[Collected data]

>>>>>

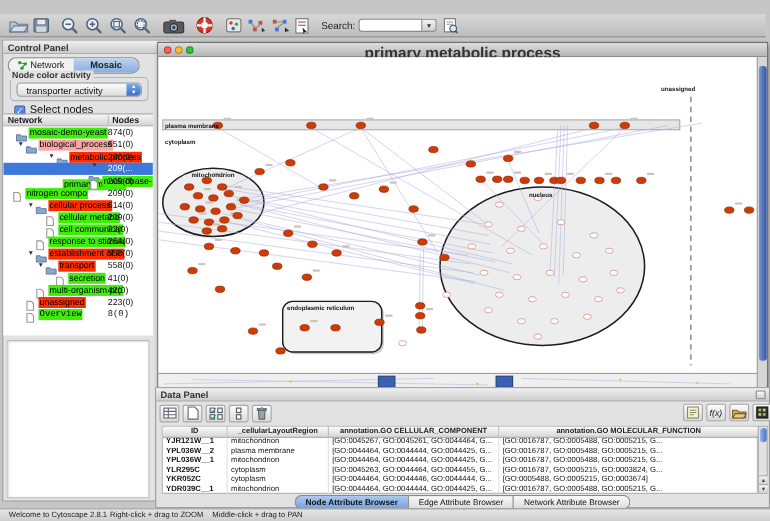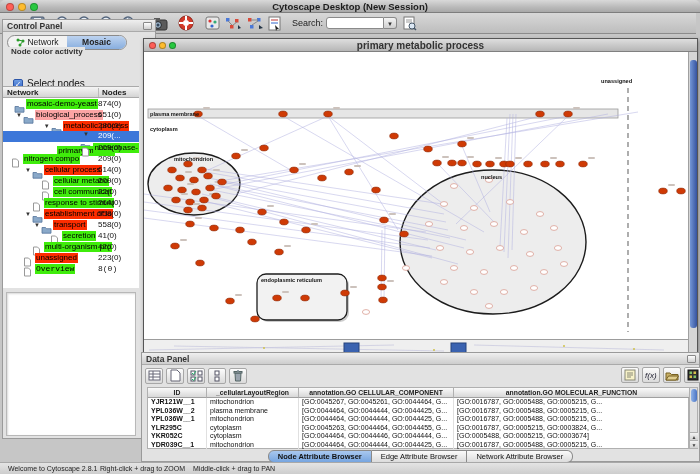"Cytoscape Desktop (New Session)" div.titlebar { html: <div> <div></div> <div></div> <div></div> <div>Cytoscape Desktop (New Session)</div> </div> -> none }
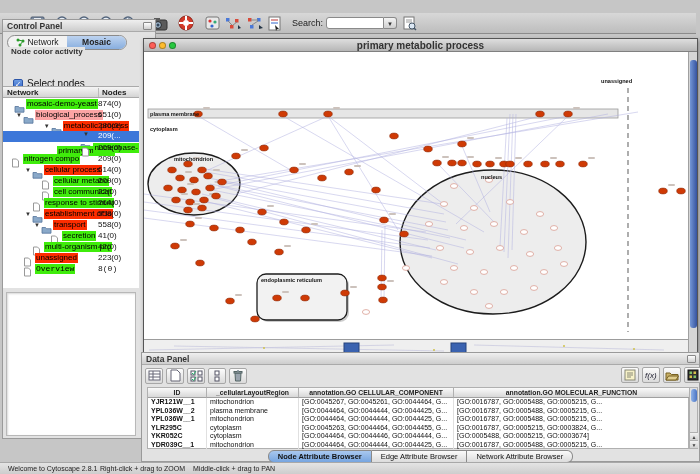"Control Panel" #control-panel { top: 19px -> 36px }
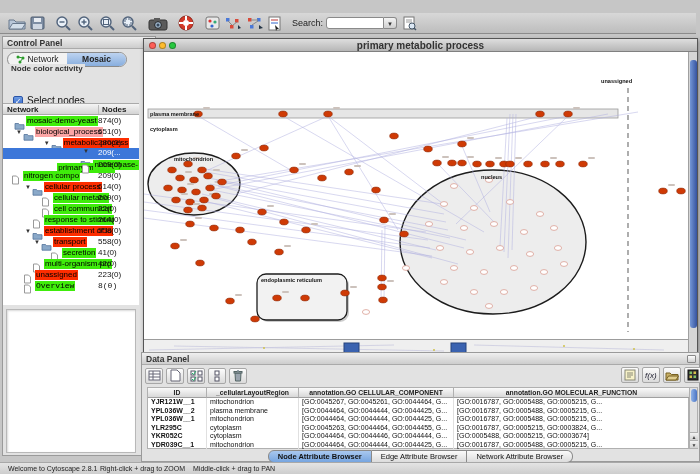"primary metabolic process" .nw-title { font-size: 10px -> 14px }
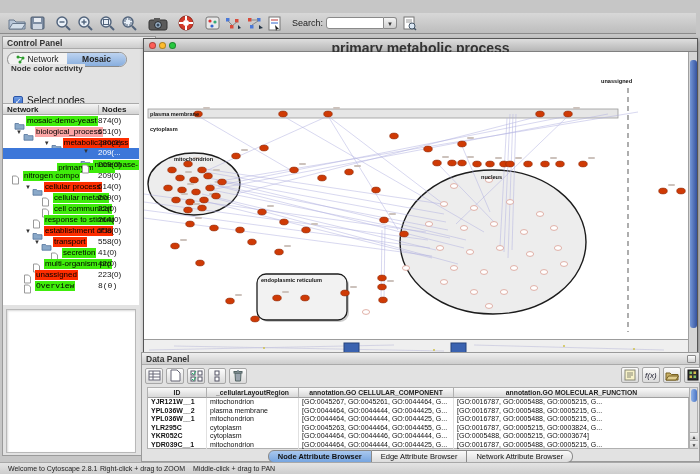"transporter activity" div.groupbox { html: none -> <div> <div> <span>transporter activity</span> <div>▲<br>▼</div> </div> </div> }
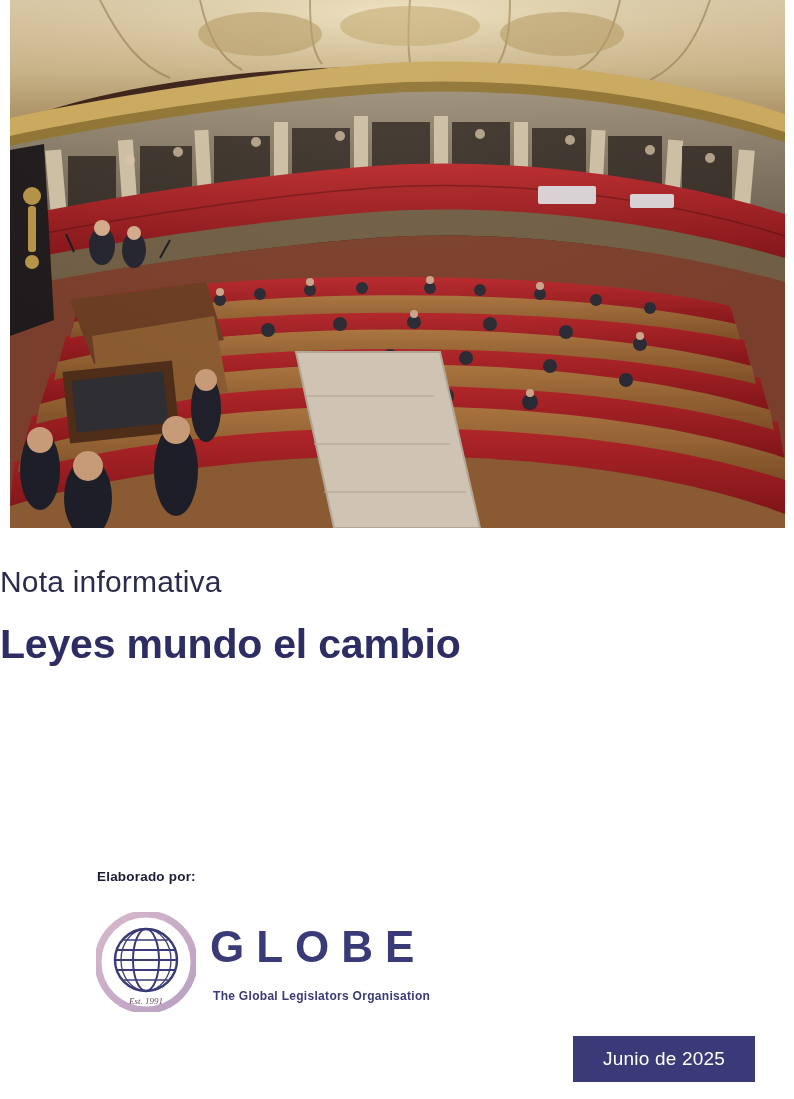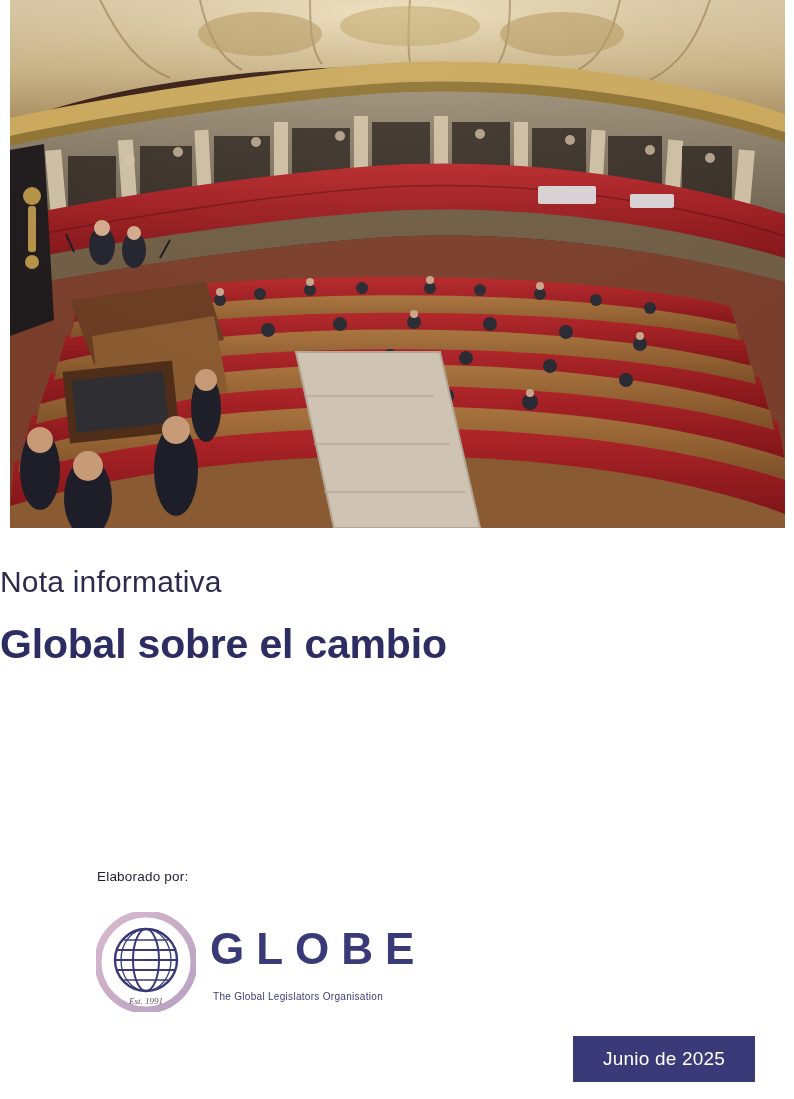"Global sobre el cambio" span { text: Global sobre -> Leyes mundo }
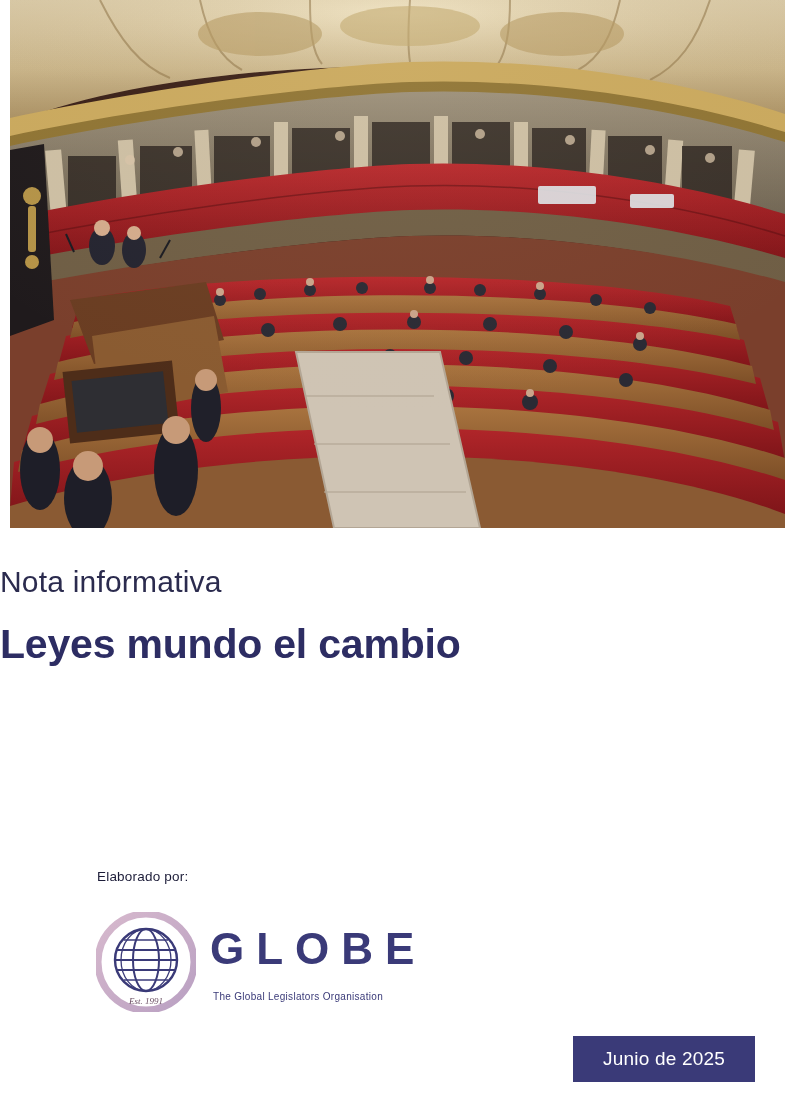"Elaborado por:" .credit-label { font-weight: 400 -> 700 }
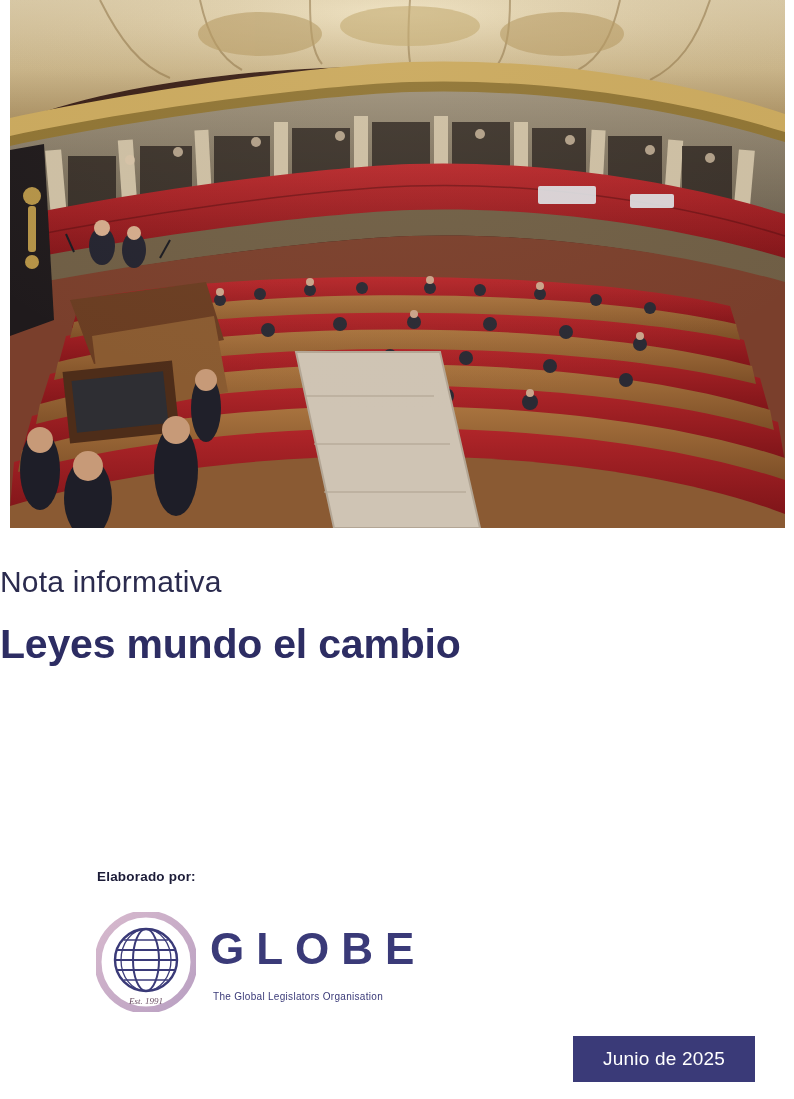"The Global Legislators Organisation" .logo-tag { font-size: 10px -> 12px; font-weight: none -> bold }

<<<<<

## Directive
From the line containing "10px -> 14px" to the final line of the entries, both included, transcribe every line exactly, omit the pictures, and add nothing more.

## Task result
"primary metabolic process" .nw-title { font-size: 10px -> 14px }
"transporter activity" div.groupbox { html: none -> <div> <div> <span>transporter activity</span> <div>▲<br>▼</div> </div> </div> }
"Global sobre el cambio" span { text: Global sobre -> Leyes mundo }
"Elaborado por:" .credit-label { font-weight: 400 -> 700 }
"The Global Legislators Organisation" .logo-tag { font-size: 10px -> 12px; font-weight: none -> bold }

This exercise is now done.